> [WHAT TO DO]
The finished copy must match the records exactly, except that it contains no pictures.

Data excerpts
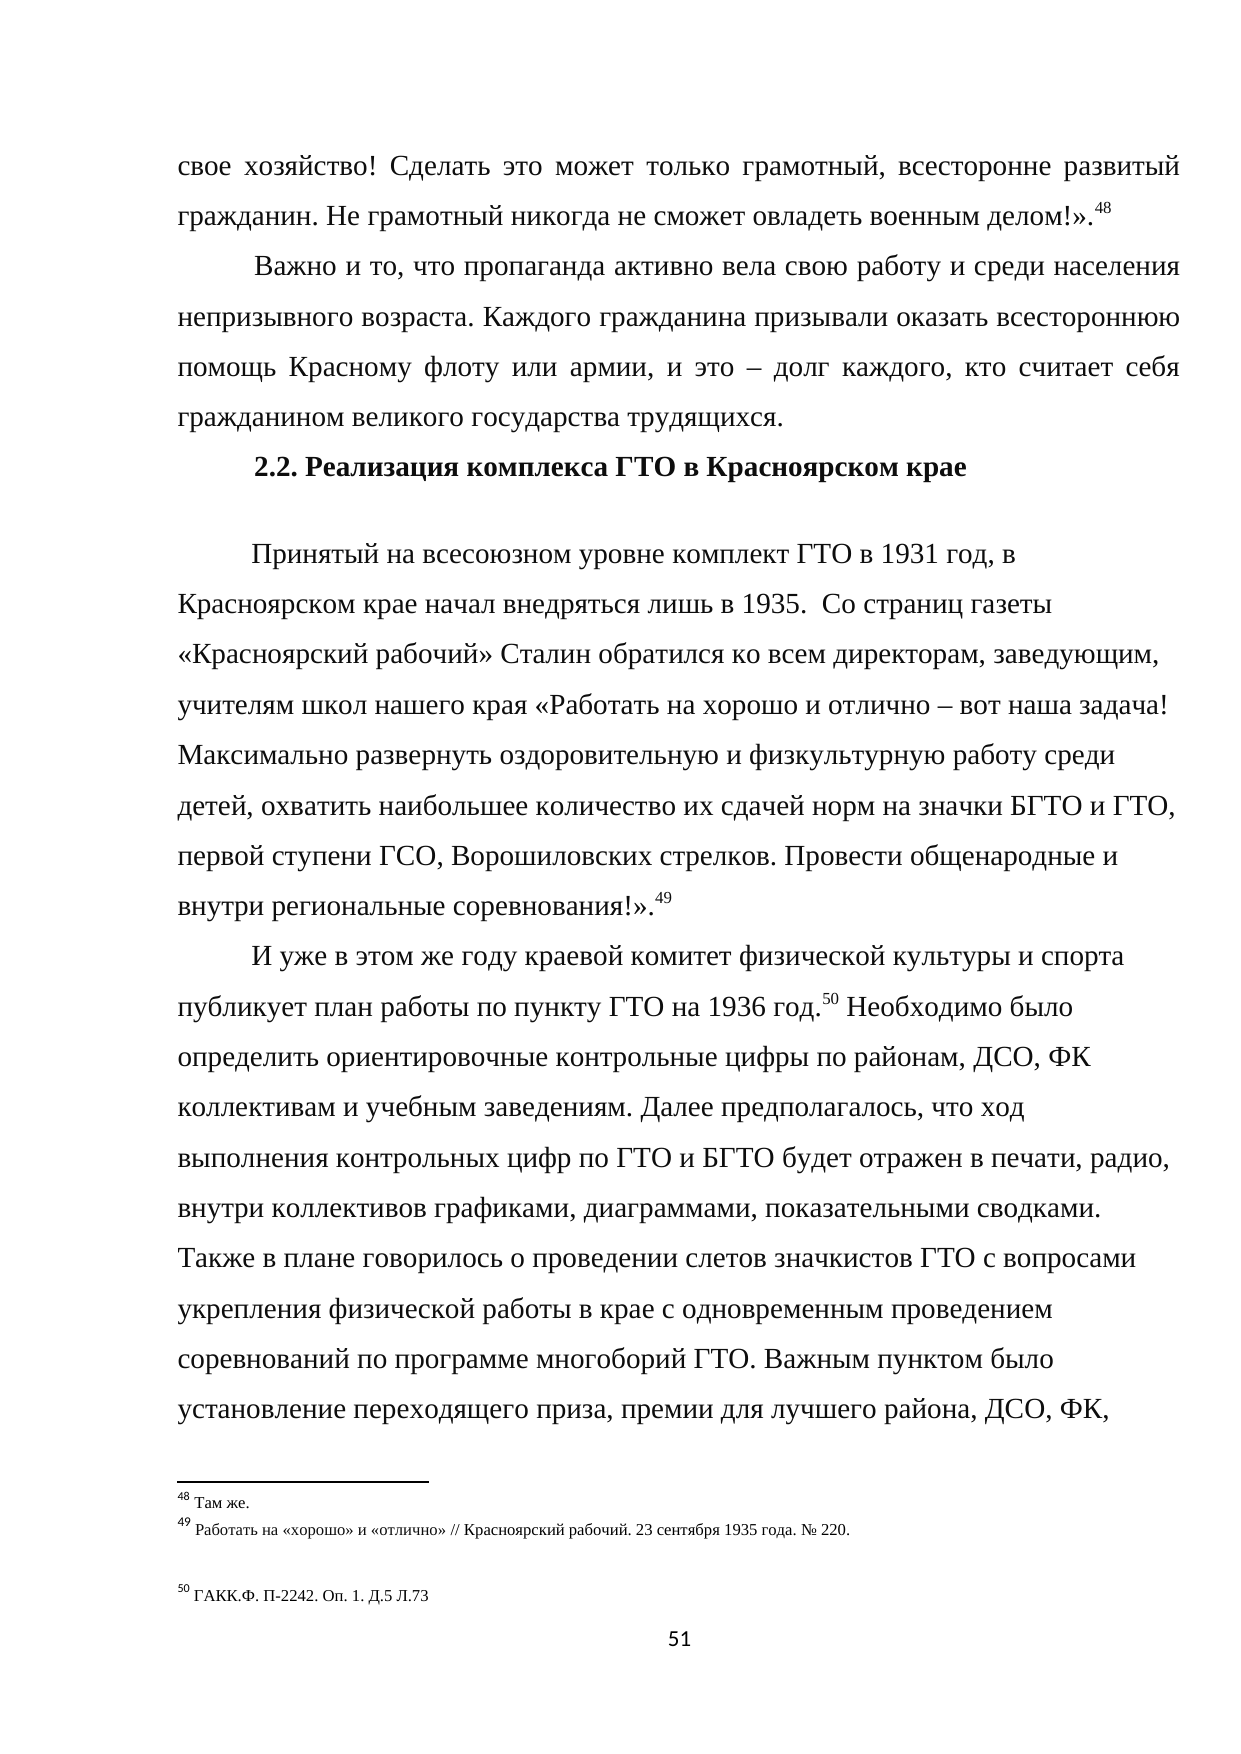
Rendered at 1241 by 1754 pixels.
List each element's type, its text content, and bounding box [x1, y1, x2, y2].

text 2.2. Реализация комплекса ГТО в Красноярском крае [177, 449, 1181, 483]
text Принятый на всесоюзном уровне комплект ГТО в 1931 год, в Красноярском крае начал внедряться лишь в 1935. Со страниц газеты «Красноярский рабочий» Сталин обратился ко всем директорам, заведующим, учителям школ нашего края «Работать на хорошо и отлично – вот наша задача! Максимально развернуть оздоровительную и физкультурную работу среди детей, охватить наибольшее количество их сдачей норм на значки БГТО и ГТО, первой ступени ГСО, Ворошиловских стрелков. Провести общенародные и внутри региональные соревнования!». [177, 536, 1181, 922]
text Важно и то, что пропаганда активно вела свою работу и среди населения непризывного возраста. Каждого гражданина призывали оказать всестороннюю помощь Красному флоту или армии, и это – долг каждого, кто считает себя гражданином великого государства трудящихся. [177, 248, 1181, 433]
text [177, 938, 1181, 1425]
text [177, 148, 1181, 232]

> [ANSWER TO THIS PROBLEM]
Rendered at 1241 by 1754 pixels.
List each element's type, its text content, and bounding box [x1, y1, x2, y2].

text 2.2. Реализация комплекса ГТО в Красноярском крае [177, 449, 1181, 483]
text Принятый на всесоюзном уровне комплект ГТО в 1931 год, в Красноярском крае начал внедряться лишь в 1935. Со страниц газеты «Красноярский рабочий» Сталин обратился ко всем директорам, заведующим, учителям школ нашего края «Работать на хорошо и отлично – вот наша задача! Максимально развернуть оздоровительную и физкультурную работу среди детей, охватить наибольшее количество их сдачей норм на значки БГТО и ГТО, первой ступени ГСО, Ворошиловских стрелков. Провести общенародные и внутри региональные соревнования!». [177, 536, 1181, 922]
text Важно и то, что пропаганда активно вела свою работу и среди населения непризывного возраста. Каждого гражданина призывали оказать всестороннюю помощь Красному флоту или армии, и это – долг каждого, кто считает себя гражданином великого государства трудящихся. [177, 248, 1181, 433]
text [177, 938, 1181, 1425]
text [177, 148, 1181, 232]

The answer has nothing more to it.